▶ [Texto fornecido]
====

Há alguma razão em particular para que o Jean-Michel mantenha o ano de 1977 como um marco delimitativo para compreensão do fenómeno político que é o MPLA?

A história de Angola deu uma reviravolta nessa data. O 27 de Maio de 1977 marca o "antes" e o "depois" do processo revolucionário angolano. Antes, houve a luta armada, complexa e estilhaçada, como sabemos, entre três movimentos de libertação. Ocorre depois aquele momento histórico em que o Presidente Neto proclamou, num gesto de desafio aos Acordos de Alvor, a independência de Angola. A alegria iria durar pouco tempo. O 27 de Maio de 1977 quebrou o semblante de unidade do partido-Estado. O "depois" disto é uma sociedade angolana assombrada ao longo de décadas por esta tragédia. De seguida, verificou-se a opção política radical, marxista-leninista, que iria desunir mais a sociedade angolana, e alienar do MPLA alguns dos seus sectores mais importantes. Portanto, 1977 é um ano duplamente referente na história pós-colonial de Angola e do próprio MPLA.

Esse fenómeno teria influenciado de tal modo os "camaradas" que a partir dessa data o MPLA reinventou-se para daí emergir um novo reposicionamento perante a sua própria memória?

O MPLA deixou de ser o mesmo que era no tempo da adesão popular intensa, entusiasta do pós-25 de Abril de 1974 [...]. Passou a ser temido, ao contrário do MPLA do período de transição, o do Poder Popular, da Juventude entusiasta, que estava a desabrochar na vida política. O medo instalou-se [...]. Apercebi-me disto, muitos anos depois, quando iniciei a minha pesquisa nos anos 1990 [...]. Falar do 27 de Maio era um assunto temeroso, assombroso [...]. Em alguns casos, fecharam-me portas e recusaram atender-me quando pedi para falar sobre este evento trágico. Se o MPLA procurou reinventar-se, acredito que sim. No entanto, reinventou-se de uma forma que implicou mais exclusões. A primeira grande reinvenção ocorreu a seguir ao primeiro Congresso do partido, em Dezembro de 1977, com a criação (nada consensual, mesmo no seio do próprio partido, é bom sublinhá-lo e mostro isto no meu livro) do Partido do Trabalho, e a decisão de se optar pelo modo de produção socialista. E com a adopção subsequente da ideologia marxista-leninista como suporte filosófico desta opção, o MPLA acabou abrindo uma nova e maior fissura com a sociedade angolana como um todo. Angola é um País largamente cristão, a bem ou a mal. Uma herança colonial. Uma opção política e ideológica desta natureza acabou alienando do MPLA largos sectores da sociedade angolana. É verdade que mais tarde, mormente a partir dos anos 1990, oportunismos meramente seculares e materiais acabaram por levar alguns sectores deste mundo cristão a tecer novas e oportunistas alianças com o MPLA. Mas estávamos numa era de deriva acentuada de valores morais e sociais [...]. O neoliberalismo era a nova ideologia política, quiçá uma nova religião [...]. Parte do mundo eclesiástico não escapou a essa deriva. Mas o próprio MPLA já não era, de longe, guardião dessa moral social... Ninguém se chocava com nada.

====

▶ [Atividades]
1. Repete, sem qualquer alteração, tudo o que vai de "A história de" até "do próprio MPLA." no texto sobre o MPLA.
2. Converte numa lista JSON de strings tudo o que vai da primeira das linhas fornecidas até à que contém "Dit aandeel betaald al 19 jaar", ambas incluídas. Usa uma string por linha e omite as linhas em branco.
O texto sobre o MPLA e as linhas fornecidas não têm qualquer relação entre si.

====

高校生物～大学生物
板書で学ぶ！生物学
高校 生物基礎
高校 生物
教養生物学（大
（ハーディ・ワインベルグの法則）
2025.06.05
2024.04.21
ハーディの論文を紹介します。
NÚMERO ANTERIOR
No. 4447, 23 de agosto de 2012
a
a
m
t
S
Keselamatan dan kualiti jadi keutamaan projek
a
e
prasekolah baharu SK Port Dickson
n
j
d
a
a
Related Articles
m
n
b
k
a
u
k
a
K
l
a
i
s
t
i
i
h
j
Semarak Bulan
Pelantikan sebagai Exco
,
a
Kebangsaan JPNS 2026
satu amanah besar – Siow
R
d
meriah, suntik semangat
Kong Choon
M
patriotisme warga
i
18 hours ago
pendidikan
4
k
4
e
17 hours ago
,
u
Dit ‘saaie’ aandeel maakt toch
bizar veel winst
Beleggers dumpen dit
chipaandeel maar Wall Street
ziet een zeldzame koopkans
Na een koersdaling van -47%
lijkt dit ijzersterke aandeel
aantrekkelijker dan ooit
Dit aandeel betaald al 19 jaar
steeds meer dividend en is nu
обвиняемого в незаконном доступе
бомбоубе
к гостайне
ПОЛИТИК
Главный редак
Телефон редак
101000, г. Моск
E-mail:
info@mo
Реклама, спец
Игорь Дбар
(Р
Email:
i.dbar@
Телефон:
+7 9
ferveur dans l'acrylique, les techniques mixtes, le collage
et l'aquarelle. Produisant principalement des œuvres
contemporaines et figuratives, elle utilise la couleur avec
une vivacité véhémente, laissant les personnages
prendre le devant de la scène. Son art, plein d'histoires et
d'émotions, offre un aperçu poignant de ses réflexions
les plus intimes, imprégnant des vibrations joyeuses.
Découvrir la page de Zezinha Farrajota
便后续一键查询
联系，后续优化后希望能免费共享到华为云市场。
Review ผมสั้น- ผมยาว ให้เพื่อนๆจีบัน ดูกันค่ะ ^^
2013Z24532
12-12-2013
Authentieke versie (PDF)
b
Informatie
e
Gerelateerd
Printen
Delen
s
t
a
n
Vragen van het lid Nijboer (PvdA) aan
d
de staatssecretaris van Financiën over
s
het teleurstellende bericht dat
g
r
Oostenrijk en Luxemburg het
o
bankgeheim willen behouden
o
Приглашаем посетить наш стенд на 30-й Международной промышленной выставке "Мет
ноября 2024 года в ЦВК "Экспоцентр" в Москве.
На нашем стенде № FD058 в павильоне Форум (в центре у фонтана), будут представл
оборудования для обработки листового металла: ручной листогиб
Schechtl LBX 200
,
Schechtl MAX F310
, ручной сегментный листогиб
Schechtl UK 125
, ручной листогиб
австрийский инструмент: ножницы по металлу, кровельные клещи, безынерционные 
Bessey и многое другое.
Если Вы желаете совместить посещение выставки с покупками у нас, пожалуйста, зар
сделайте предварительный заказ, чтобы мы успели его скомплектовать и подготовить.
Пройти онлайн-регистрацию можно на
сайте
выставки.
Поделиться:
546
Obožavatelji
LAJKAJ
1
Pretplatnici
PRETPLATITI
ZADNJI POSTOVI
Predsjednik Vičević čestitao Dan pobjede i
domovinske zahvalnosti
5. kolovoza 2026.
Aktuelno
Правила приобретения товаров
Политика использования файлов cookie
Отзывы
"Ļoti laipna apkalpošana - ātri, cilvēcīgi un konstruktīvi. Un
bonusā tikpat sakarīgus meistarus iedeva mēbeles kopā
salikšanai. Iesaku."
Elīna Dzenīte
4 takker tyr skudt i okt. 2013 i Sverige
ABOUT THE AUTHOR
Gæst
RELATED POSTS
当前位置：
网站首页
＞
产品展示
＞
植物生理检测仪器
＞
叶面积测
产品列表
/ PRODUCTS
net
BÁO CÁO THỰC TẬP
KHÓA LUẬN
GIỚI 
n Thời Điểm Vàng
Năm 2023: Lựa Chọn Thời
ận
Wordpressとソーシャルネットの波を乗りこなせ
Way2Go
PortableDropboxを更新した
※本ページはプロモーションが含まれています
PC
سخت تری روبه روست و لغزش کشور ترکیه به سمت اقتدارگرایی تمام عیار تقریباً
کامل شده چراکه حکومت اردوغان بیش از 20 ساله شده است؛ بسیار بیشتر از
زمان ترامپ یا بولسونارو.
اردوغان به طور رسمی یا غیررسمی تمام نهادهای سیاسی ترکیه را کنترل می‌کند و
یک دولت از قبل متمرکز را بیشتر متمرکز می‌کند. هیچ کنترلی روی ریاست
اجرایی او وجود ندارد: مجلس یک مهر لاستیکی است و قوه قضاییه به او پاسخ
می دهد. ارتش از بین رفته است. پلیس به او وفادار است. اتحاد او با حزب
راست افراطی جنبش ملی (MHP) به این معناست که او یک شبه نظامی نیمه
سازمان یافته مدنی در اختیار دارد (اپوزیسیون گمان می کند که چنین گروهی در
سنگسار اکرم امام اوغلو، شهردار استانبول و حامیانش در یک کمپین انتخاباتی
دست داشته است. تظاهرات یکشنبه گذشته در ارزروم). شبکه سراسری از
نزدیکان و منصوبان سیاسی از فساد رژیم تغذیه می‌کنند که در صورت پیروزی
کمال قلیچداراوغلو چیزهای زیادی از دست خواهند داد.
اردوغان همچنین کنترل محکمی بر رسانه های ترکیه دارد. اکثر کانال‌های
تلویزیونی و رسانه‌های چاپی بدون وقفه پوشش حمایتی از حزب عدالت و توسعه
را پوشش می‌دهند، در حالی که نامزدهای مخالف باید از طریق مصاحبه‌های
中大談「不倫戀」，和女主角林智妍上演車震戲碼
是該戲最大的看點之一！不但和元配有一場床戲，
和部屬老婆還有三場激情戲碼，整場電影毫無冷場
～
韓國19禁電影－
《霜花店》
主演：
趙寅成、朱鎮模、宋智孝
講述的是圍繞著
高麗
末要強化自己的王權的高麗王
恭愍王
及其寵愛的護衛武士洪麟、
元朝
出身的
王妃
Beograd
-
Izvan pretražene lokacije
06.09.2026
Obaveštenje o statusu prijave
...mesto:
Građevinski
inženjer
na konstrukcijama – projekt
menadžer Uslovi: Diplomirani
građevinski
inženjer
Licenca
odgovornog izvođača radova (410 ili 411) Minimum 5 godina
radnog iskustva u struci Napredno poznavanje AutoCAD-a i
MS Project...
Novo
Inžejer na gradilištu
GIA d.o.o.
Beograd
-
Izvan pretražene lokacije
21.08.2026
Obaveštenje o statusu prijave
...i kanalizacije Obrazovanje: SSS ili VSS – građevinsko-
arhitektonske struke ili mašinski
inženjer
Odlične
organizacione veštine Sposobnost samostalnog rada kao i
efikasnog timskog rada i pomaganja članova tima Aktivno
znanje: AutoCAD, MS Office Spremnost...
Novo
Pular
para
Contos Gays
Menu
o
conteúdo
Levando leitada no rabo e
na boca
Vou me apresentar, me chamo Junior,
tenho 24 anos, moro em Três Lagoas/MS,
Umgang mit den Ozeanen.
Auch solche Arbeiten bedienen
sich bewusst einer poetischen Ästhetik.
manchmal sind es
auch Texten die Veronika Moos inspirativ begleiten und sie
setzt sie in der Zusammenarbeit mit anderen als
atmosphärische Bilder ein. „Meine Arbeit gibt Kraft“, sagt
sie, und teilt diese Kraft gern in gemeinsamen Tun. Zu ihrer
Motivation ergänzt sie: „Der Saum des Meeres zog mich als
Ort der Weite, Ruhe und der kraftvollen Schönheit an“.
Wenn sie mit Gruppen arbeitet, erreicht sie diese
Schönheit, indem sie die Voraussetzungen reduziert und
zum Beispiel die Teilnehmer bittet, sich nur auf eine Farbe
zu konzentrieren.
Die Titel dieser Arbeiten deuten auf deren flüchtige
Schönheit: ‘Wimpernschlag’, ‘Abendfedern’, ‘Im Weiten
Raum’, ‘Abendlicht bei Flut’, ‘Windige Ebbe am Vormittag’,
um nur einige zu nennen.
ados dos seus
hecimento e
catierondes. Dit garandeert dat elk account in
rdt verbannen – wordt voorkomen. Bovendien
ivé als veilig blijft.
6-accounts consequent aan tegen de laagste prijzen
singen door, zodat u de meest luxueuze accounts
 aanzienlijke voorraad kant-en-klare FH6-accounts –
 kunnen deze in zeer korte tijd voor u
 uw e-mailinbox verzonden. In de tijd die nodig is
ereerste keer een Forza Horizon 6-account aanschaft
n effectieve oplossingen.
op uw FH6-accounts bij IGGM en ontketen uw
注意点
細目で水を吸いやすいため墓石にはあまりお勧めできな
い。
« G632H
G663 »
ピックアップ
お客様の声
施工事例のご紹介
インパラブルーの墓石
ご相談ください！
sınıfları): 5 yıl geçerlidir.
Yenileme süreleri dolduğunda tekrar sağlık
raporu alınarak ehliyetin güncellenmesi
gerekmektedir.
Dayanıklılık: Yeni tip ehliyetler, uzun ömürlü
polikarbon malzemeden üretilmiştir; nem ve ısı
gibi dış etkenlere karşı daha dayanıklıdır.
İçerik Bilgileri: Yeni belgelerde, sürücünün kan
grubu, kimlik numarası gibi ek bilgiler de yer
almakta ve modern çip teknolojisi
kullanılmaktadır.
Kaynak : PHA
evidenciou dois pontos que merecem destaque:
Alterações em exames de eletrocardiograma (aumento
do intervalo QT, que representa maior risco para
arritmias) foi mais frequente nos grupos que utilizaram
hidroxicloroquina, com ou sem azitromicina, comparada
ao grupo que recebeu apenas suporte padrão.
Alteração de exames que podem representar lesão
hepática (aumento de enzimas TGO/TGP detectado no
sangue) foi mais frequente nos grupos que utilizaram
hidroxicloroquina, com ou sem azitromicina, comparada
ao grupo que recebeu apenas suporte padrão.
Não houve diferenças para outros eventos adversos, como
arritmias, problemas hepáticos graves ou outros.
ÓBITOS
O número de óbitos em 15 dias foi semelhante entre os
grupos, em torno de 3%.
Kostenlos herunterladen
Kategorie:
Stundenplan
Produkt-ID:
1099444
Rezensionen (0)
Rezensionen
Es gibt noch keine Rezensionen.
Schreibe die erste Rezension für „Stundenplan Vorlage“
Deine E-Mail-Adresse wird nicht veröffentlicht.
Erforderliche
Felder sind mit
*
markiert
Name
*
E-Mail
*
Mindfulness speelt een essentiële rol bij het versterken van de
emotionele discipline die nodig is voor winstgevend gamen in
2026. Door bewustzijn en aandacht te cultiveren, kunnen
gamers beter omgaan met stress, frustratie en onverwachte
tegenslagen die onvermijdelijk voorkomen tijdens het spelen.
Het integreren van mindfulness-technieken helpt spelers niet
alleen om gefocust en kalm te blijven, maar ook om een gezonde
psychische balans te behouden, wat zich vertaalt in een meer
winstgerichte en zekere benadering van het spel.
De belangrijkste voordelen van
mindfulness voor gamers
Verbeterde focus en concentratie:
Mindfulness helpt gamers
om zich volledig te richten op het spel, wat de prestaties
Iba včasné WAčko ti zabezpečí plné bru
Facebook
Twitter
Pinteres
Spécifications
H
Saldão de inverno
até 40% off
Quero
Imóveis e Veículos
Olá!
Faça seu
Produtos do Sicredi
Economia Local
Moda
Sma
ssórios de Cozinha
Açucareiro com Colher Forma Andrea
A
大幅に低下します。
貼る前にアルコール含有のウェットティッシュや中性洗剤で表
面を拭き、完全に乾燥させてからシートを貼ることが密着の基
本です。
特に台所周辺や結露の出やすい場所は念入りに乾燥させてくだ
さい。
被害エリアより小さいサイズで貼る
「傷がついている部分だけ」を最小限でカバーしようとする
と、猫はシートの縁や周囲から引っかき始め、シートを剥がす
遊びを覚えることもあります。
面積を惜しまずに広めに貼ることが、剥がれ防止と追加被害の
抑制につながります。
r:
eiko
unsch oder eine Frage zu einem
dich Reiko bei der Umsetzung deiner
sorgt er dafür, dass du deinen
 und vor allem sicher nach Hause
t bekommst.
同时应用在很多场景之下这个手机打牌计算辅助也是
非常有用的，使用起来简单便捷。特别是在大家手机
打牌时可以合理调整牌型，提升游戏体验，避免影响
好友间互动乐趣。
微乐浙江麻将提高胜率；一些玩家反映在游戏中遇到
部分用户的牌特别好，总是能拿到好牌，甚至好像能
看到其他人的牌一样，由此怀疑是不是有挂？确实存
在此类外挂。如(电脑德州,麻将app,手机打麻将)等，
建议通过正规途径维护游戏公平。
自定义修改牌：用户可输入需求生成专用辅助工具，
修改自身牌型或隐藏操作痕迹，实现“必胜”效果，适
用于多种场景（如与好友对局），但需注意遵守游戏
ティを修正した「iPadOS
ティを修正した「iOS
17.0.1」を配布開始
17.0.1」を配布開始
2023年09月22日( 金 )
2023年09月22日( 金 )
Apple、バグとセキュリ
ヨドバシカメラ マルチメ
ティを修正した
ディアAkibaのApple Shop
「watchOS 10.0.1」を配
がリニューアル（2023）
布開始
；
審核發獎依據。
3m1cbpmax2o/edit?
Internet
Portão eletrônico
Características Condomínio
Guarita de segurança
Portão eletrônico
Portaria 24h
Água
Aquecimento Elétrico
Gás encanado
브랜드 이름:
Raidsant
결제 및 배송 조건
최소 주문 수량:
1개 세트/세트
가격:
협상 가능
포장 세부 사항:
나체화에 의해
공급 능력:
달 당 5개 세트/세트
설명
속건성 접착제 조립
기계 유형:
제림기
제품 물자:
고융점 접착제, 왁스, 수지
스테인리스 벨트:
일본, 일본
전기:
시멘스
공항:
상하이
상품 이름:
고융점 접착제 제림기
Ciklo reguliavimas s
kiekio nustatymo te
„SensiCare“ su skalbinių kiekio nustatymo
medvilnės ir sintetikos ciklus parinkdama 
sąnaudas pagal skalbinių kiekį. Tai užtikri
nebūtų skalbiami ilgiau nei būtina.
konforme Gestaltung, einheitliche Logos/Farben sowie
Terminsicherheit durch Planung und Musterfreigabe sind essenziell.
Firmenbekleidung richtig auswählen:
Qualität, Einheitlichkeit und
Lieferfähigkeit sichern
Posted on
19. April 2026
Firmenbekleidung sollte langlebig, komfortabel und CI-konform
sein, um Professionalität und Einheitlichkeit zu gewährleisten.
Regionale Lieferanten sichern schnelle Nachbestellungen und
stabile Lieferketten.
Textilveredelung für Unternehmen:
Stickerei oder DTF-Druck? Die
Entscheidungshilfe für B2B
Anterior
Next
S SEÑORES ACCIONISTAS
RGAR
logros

====

▶ [Respostas por tarefa]
1.
A história de Angola deu uma reviravolta nessa data. O 27 de Maio de 1977 marca o "antes" e o "depois" do processo revolucionário angolano. Antes, houve a luta armada, complexa e estilhaçada, como sabemos, entre três movimentos de libertação. Ocorre depois aquele momento histórico em que o Presidente Neto proclamou, num gesto de desafio aos Acordos de Alvor, a independência de Angola. A alegria iria durar pouco tempo. O 27 de Maio de 1977 quebrou o semblante de unidade do partido-Estado. O "depois" disto é uma sociedade angolana assombrada ao longo de décadas por esta tragédia. De seguida, verificou-se a opção política radical, marxista-leninista, que iria desunir mais a sociedade angolana, e alienar do MPLA alguns dos seus sectores mais importantes. Portanto, 1977 é um ano duplamente referente na história pós-colonial de Angola e do próprio MPLA.

2.
[
  "高校生物～大学生物",
  "板書で学ぶ！生物学",
  "高校 生物基礎",
  "高校 生物",
  "教養生物学（大",
  "（ハーディ・ワインベルグの法則）",
  "2025.06.05",
  "2024.04.21",
  "ハーディの論文を紹介します。",
  "NÚMERO ANTERIOR",
  "No. 4447, 23 de agosto de 2012",
  "a",
  "a",
  "m",
  "t",
  "S",
  "Keselamatan dan kualiti jadi keutamaan projek",
  "a",
  "e",
  "prasekolah baharu SK Port Dickson",
  "n",
  "j",
  "d",
  "a",
  "a",
  "Related Articles",
  "m",
  "n",
  "b",
  "k",
  "a",
  "u",
  "k",
  "a",
  "K",
  "l",
  "a",
  "i",
  "s",
  "t",
  "i",
  "i",
  "h",
  "j",
  "Semarak Bulan",
  "Pelantikan sebagai Exco",
  ",",
  "a",
  "Kebangsaan JPNS 2026",
  "satu amanah besar – Siow",
  "R",
  "d",
  "meriah, suntik semangat",
  "Kong Choon",
  "M",
  "patriotisme warga",
  "i",
  "18 hours ago",
  "pendidikan",
  "4",
  "k",
  "4",
  "e",
  "17 hours ago",
  ",",
  "u",
  "Dit ‘saaie’ aandeel maakt toch",
  "bizar veel winst",
  "Beleggers dumpen dit",
  "chipaandeel maar Wall Street",
  "ziet een zeldzame koopkans",
  "Na een koersdaling van -47%",
  "lijkt dit ijzersterke aandeel",
  "aantrekkelijker dan ooit",
  "Dit aandeel betaald al 19 jaar"
]